The papers are loaded with grocery store wine ads touting 30% off sales.
Without sounding too snarky at Christmastime, are you really excited about saving 30% on Cupcake Red Velvet?
The latest round of ads limit the 30% off "deal" to wines over $20 a bottle and exclude Champagne and sparkling wine, conveniently two weeks before the biggest bubbly day of the year, New Year's Eve. It seems grocery chains need to thin out their poor-performing high-end inventory, providing more evidence our "Main Street" economy still isn't very happy.
I've kinda noticed people are a little more glum this season than in past years. Usually when people walk into our store in December there is a little spring in their steps--after all, next to Disneyland The Wine Country is the world's happiest place. But this year so far it looks more like the walk of the living dead. I have this nagging sense people are shopping for presents because they have to, not because they want to. And I want The Wine Country to be a refuge for people who get depressed other places, but not here. I hope that changes during the last week before Christmas.

I always envisioned our store being a community stop-over for sound and sometimes thrilling wines at day-to-day prices. For example, I'm absolutely nutty about the new category of moderate-alcohol dry white wine bargains we're stocking from France's Cotes de Gascogne with names like Tariquet and Bidalere that sell for $8.99 and taste more like Sauvignon Blanc than most Sauvignon Blancs.
I realize that a $9 bottle of wine is still not a $4 wine, and we'll have to concede that market share to Trader Joe's and Albertson's. As our colleague Bennett Traub noted recently, "there is a floor to the price of quality wine--and it isn't $4." But there is plenty of thrilling wine available for under $15 if you know where to look. And getting 30% off industrial, mass-produced, overly manipulated corporate wine marketed in corporate venues isn't where you'll usually find them.
In this new Post-Parker world, enlightened wine shoppers care less about $500 Grand Cru Burgundies with 94 points than they do about finding affordable wines that'll taste good with their roast tonight. Even those folks who just want to drink wine--and could care less about wine "pairing"--are aware that there is a lot more flavor out there than Cabernet and Chardonnay, the chocolate and vanilla of restaurant wine lists. And many of them cost a heck of a lot less than they were paying before.
That's something to get excited about this holiday season.
With a week left before Christmas and two weeks before New Year's Eve there is ample time to become a hero at work and with your significant other at home.
1. Buy a case of J. Laurens bubbly and twelve bottle bags and you have gifts for your office staff that'll bring smiles to everyone. It'll set you out only about $200, but the good-will you establish at your workplace will last all year long.
2. Serve Gaston Chiquet's delicate Blanc de Blancs champagne as an aperitif for New Year's Eve dinner and Mark Hebrart's Special Club at midnight and you will get laid. Maybe not then, but soon.

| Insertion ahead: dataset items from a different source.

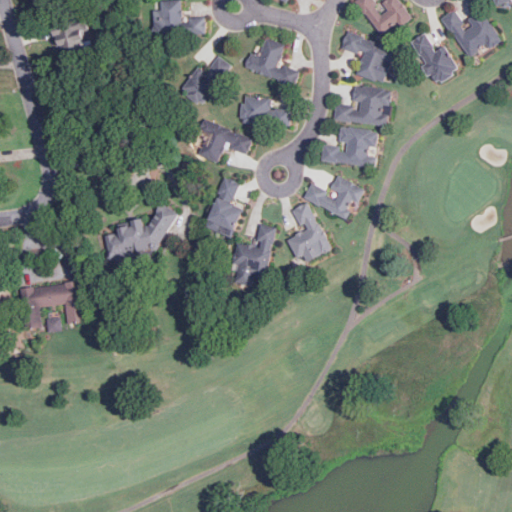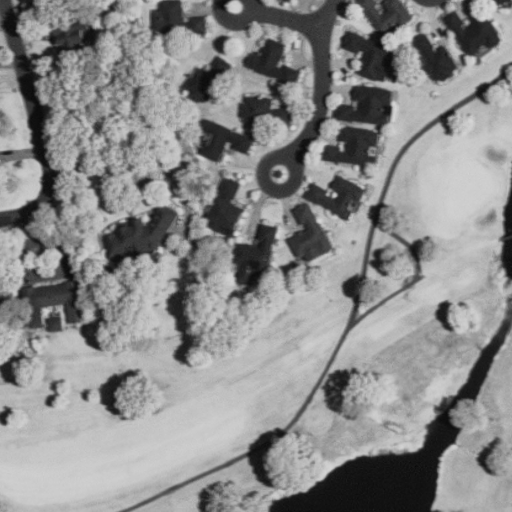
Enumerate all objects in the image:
building: (289, 0)
building: (289, 0)
building: (500, 1)
building: (386, 13)
building: (387, 13)
building: (170, 15)
building: (170, 15)
road: (279, 18)
building: (198, 24)
building: (199, 24)
building: (474, 30)
building: (474, 31)
building: (71, 37)
building: (72, 38)
building: (371, 55)
building: (372, 55)
building: (436, 57)
building: (436, 58)
building: (273, 61)
building: (274, 61)
building: (206, 79)
building: (207, 80)
road: (321, 93)
building: (367, 105)
building: (368, 105)
building: (265, 110)
building: (265, 111)
road: (38, 125)
building: (224, 139)
building: (225, 140)
building: (354, 146)
building: (355, 147)
road: (98, 171)
park: (468, 188)
building: (338, 195)
building: (338, 195)
building: (227, 208)
building: (227, 208)
building: (310, 234)
building: (311, 234)
building: (140, 235)
building: (141, 235)
building: (254, 257)
building: (254, 257)
building: (54, 300)
building: (54, 301)
building: (1, 302)
building: (1, 302)
building: (56, 323)
building: (56, 323)
park: (317, 364)
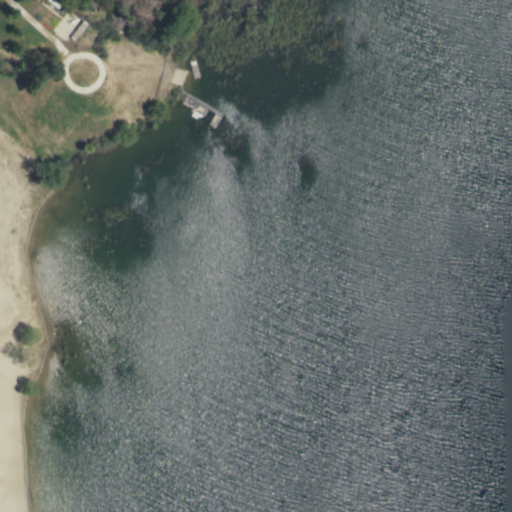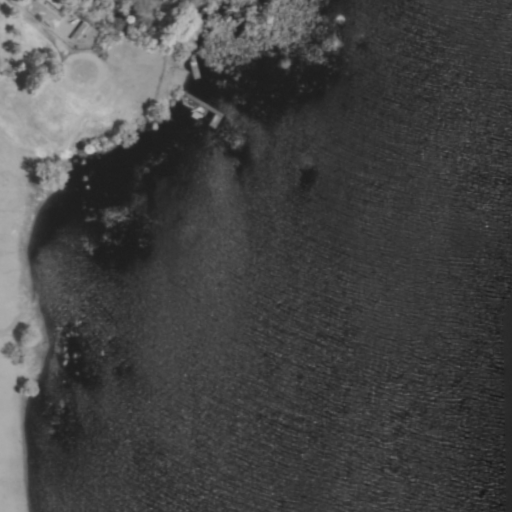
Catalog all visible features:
building: (55, 5)
road: (38, 27)
road: (82, 55)
park: (256, 256)
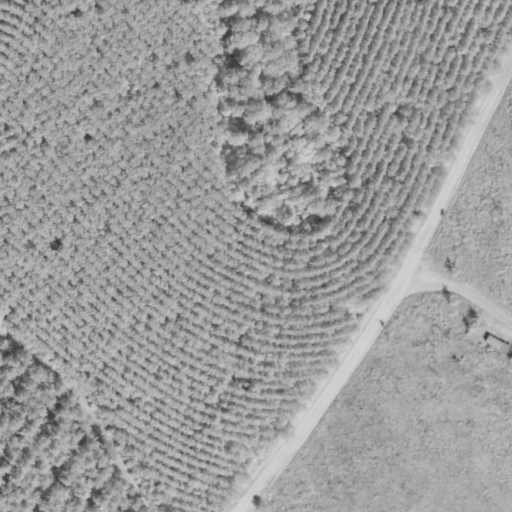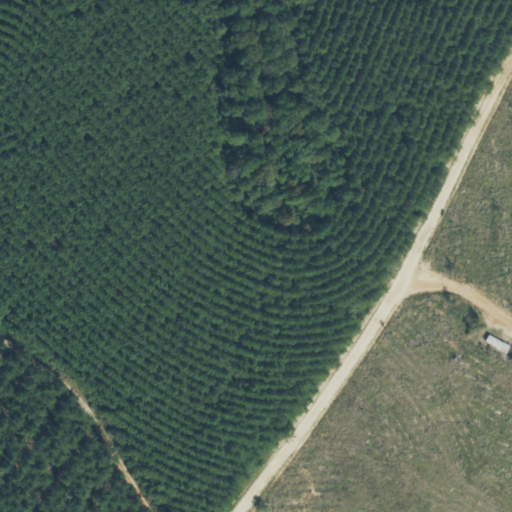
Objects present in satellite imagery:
road: (401, 348)
road: (41, 464)
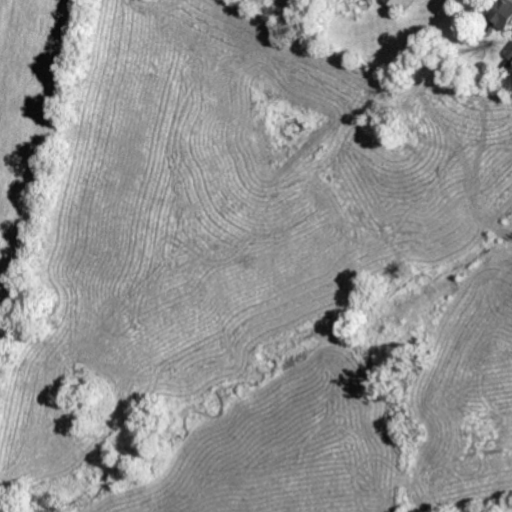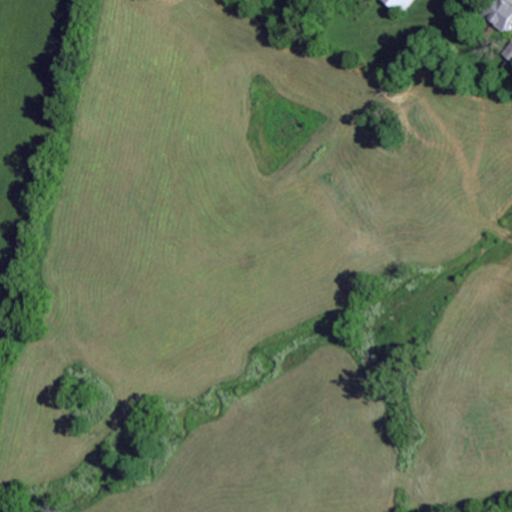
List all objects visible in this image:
building: (397, 4)
building: (499, 12)
road: (444, 399)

3. Your important clients deserve one of Dale's beautiful gift baskets. If you've forgotten anyone on your list, they present an impressive, thoughtful, delicious solution to your predicament. From $29.99.

4. Don't wait until Christmas or New Year's Eve to open a bottle of grower champagne for your wife, your husband, your partner or your girlfriend. This is a stressful time of year for a lot of folks, and a surprise "pop" from a bottle of Camille Saves or Agrapart will soothe the nerves and raise more than just your spirits.

5. Make plans to join us Thursday December 29 for the first of two nights of enjoying The Best Champagnes of 2011 with Samantha Dugan, our Champagne Mistress at only $55 per person. (Earlier that afternoon from 4:30 to 6:45, Samantha will be offering her finest five Champagnes under $40 at our last Commuter Tasting of the year. Cost is just $15.)
6. If there are spirits drinkers on your shopping list, we have some of the coolest bottles in town, including Del Maguey's Vida Mezcal and Domaine de Boingneres incredible Bas Armagnac Reserve. Giving a gift like those will demonstrate you not only have impeccable taste, it'll prove you went the extra mile and didn't pick up a bottle of booze along with your Whitman's Sampler at Rite-Aid.


7. You may discover the Santa Cruz Mountains are producing some of the most sophisticated wines in California right now, particularly Ridge Vineyards and Mount Eden Vintners.

8. Bring a bottle of McEvoy's Marin County olive oil as a hostess gift this holiday. If there is a better oil produced in California, we haven't found it. While you're visiting our gourmet food section, also pick up some Brittany butter caramels made with fleur de sel, or Happy Goat Winter Spice or Vanilla Bean goat's milk caramels, or locally made artisan caramels from Little Flower Candy Company. The sea salt ones are my favorite.

9. Buy a case of Bidalere or Tariquet white for everyday and splurge on a fun bottle for the weekend. Then invite some friends over to share both.
10. Just stop by and say hi. It gives us a lift to see all of you this time of year. It reminds us how lucky we are to be working in a field that lets us live out our passion and serve our community in a most important way.